No es una novela de peripecias, Tipos móviles, pasa poco y nada: Pratz cuida la casa, se consigue un empleo, se traslada en moto, va a un café, quiere ver al autómata, se cruza con algunos vecinos… No hay casi voluntad porque más que una pérdida del yo, Sabbatella parece mostrarnos las consecuencias de no haber podido encontrarlo. Ya no se trata de la falta de control sobre el propio ser, sino de la indolencia y la languidez irrecuperables que sufren quienes no alcanzan a ser alguien, quienes quedan aplastados por la demanda de tener una personalidad pero no han recibido las herramientas suficientes para instituirla.

Podríamos seguir. Hay más ejemplos, pero por ahora detenemos esta enumeración en esas cuatro magníficas novelas publicadas y en aquella quinta de publicación futura. La pregunta que subyace a este recorrido es, entonces: ¿por qué esa obsesión? ¿Por qué recurrentemente surge en el ideario de la literatura latinoamericana esta confrontación con la desposesión del yo? No es necesario ningún diploma para detectar que gran parte del entramado ideológico que ha sostenido al capitalismo desde el Renacimiento hasta el siglo XX está urdido sobre la preponderancia social del individuo. El yo, el sujeto único, como corazón del entramado social. El individuo del libre albedrío y la voluntad todopoderosa como piedra basal de la liturgia moderna centrada en la explotación del hombre y del mundo por el hombre.

Pero algo empezó a cambiar en los últimos dos siglos, o algo está resquebrajándose. Ya lo supieron ver (del modo más disímil) Stevenson, Conrad, Woolf, Beckett, Borges, tantos otros. Algo se viene esmerilando y cada día se revela más frágil. Hay un terror que sobrevuela el ser quizá desde la época en que Cervantes enloqueció a Alonso Quijano: el terror a que el yo sea cooptado por lo otro, a que el yo encuentre un límite, a que se fragmente, o estalle, o se diluya, a que el yo en definitiva no exista más o nunca haya existido.

[DATOS REGISTRADOS]:
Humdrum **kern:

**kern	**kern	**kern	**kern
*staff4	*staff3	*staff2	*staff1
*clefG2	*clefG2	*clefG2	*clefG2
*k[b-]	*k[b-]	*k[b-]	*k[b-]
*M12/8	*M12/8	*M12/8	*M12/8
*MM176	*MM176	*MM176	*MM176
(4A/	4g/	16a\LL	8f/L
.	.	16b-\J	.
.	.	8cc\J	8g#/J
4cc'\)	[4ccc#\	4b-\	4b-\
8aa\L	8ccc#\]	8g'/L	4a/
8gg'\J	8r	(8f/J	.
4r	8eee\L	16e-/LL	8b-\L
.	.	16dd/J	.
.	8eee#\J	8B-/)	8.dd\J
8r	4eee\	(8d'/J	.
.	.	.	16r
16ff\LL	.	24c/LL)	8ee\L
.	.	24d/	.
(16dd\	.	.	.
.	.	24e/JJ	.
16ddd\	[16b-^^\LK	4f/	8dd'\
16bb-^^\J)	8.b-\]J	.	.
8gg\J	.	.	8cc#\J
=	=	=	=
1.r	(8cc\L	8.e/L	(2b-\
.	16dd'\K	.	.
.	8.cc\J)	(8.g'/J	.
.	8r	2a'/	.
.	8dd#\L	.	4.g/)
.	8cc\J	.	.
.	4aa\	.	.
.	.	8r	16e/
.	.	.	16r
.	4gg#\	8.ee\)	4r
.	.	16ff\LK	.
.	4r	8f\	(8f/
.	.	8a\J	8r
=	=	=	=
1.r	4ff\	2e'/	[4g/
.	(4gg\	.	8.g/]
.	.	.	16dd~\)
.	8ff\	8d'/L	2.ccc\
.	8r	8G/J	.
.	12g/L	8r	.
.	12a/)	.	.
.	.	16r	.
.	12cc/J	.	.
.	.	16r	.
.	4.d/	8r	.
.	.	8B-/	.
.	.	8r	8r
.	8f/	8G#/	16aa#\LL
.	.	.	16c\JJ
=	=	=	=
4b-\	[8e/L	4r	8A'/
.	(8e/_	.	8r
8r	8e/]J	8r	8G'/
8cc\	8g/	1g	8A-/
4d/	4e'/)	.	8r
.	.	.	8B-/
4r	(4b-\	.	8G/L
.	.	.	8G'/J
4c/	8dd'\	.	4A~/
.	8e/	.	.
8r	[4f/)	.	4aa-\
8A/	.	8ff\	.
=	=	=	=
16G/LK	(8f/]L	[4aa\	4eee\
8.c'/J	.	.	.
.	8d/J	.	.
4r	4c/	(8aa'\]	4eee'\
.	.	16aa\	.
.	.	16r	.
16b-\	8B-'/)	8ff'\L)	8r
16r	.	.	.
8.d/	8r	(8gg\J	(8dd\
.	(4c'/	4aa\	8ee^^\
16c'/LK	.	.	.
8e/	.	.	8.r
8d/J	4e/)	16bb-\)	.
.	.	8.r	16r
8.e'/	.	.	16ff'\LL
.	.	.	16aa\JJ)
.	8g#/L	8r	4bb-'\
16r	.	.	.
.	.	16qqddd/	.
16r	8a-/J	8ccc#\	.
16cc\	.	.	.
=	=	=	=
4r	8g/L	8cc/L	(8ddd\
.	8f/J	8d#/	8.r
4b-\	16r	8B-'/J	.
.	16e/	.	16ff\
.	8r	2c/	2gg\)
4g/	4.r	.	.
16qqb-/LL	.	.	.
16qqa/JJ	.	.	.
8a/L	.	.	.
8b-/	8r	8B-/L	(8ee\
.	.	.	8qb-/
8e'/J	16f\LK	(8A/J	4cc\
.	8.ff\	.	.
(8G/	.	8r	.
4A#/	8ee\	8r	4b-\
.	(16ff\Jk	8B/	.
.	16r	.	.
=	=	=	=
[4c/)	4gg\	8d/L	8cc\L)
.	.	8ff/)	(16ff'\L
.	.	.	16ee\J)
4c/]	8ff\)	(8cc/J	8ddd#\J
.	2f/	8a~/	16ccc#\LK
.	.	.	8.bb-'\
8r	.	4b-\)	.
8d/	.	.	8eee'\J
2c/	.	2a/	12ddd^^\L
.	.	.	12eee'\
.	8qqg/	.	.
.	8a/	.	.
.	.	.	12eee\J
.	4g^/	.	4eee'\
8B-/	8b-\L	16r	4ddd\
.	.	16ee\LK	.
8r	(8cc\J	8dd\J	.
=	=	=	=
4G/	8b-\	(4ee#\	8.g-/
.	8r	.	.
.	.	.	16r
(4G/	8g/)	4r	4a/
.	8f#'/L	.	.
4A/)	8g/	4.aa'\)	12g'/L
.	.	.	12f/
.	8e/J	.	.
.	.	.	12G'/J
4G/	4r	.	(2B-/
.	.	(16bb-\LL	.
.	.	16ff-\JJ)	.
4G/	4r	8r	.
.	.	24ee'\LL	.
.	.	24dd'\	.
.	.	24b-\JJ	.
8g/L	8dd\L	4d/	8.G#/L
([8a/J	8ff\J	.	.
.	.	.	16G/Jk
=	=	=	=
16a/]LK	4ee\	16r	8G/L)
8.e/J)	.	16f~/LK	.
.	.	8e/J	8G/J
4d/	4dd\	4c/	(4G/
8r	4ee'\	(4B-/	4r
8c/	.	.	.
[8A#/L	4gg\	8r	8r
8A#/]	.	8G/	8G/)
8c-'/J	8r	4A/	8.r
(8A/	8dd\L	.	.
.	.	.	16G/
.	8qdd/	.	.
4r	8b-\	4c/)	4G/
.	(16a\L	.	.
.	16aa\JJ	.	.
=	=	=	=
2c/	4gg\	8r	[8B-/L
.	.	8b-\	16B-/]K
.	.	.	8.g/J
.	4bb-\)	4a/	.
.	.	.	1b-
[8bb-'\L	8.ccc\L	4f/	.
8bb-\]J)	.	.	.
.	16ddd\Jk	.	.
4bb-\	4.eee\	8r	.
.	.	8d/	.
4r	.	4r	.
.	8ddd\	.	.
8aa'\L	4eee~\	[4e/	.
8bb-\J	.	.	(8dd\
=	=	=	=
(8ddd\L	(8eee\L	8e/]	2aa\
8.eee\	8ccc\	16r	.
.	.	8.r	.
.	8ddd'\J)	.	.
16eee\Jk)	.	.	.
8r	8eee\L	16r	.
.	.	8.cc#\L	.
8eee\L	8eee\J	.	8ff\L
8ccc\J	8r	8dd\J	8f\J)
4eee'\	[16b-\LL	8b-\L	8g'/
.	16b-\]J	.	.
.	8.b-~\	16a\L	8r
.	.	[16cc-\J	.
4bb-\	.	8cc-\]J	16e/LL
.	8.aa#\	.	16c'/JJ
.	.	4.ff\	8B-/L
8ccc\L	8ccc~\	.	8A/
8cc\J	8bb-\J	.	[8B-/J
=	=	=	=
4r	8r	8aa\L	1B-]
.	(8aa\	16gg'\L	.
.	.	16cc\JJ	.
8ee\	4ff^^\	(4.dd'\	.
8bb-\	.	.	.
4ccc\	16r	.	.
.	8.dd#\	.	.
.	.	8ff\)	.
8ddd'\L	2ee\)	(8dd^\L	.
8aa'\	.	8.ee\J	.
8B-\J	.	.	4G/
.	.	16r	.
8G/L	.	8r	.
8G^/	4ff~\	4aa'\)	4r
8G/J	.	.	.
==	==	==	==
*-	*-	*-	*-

[ACTIVIDAD 1]:
Responde estas preguntas sobre el texto acerca de la desposesión del yo:
(a) ¿En qué medio se traslada Pratz?
(b) ¿Cuántas novelas publicadas se nombran al detener la enumeración?
(c) ¿A qué personaje enloqueció Cervantes, según el texto?
[ACTIVIDAD 2]: Prosigue el texto sobre la desposesión del yo a partir de su última oración.
El listado es material aparte.

[RESPUESTA 1]:
(a) En moto.
(b) Cuatro.
(c) A Alonso Quijano.

[RESPUESTA 2]:
Las narrativas hegemónicas lo saben y reactualizan, monetizan este terror, con cada zombi que aparece en pantalla, con cada historia de vampirismo, o cada vez que un personaje sojuzga a otro en una película de violencia estetizada. Pero además están estas escritoras y estos escritores (Rosa, Maliandi, Larraquy, López, Sabbatella, hay más, desde ya) que no transforman la dilución del yo en mera amenaza sino en vértigo. Parecen decirnos que el proceso de desintegración del yo es más sutil, tiene aristas menos previsibles: que puede ser terrible, una condena; pero también puede ser un bálsamo, puede ser potenciador, podría liberarnos. En todo caso, explorar esa inestabilidad del edificio subjetivo provoca una transformación. Los lectores, agradecidos. Porque, después de todo, ¿quién quiere que todo siga igual?, ¿a quién le sirve?

Sebastián Martínez Daniell (Buenos Aires, 1971) ha publicado las novelas Semana (2004), Precipitaciones aisladas (2010), Dos sherpas (2018), traducida al inglés como Two Sherpas (2023) por Charco Press, y Desintegración en una caja (2023) Además participó de las antologías de narrativa breve Buenos Aires / Escala 1:1 (2007), Uno a uno (2008), Hablar de mí (2010) y Golpes. Relatos y memorias de la dictadura (2016), y es autor del relato Apostilla sobre la muerte de la protagonista (2020), editado como plaqueta. Sus libros han sido traducidos al inglés, el italiano y el portugués. Además es editor en el sello Entropía y docente en la Universidad Nacional de las Artes, de Argentina.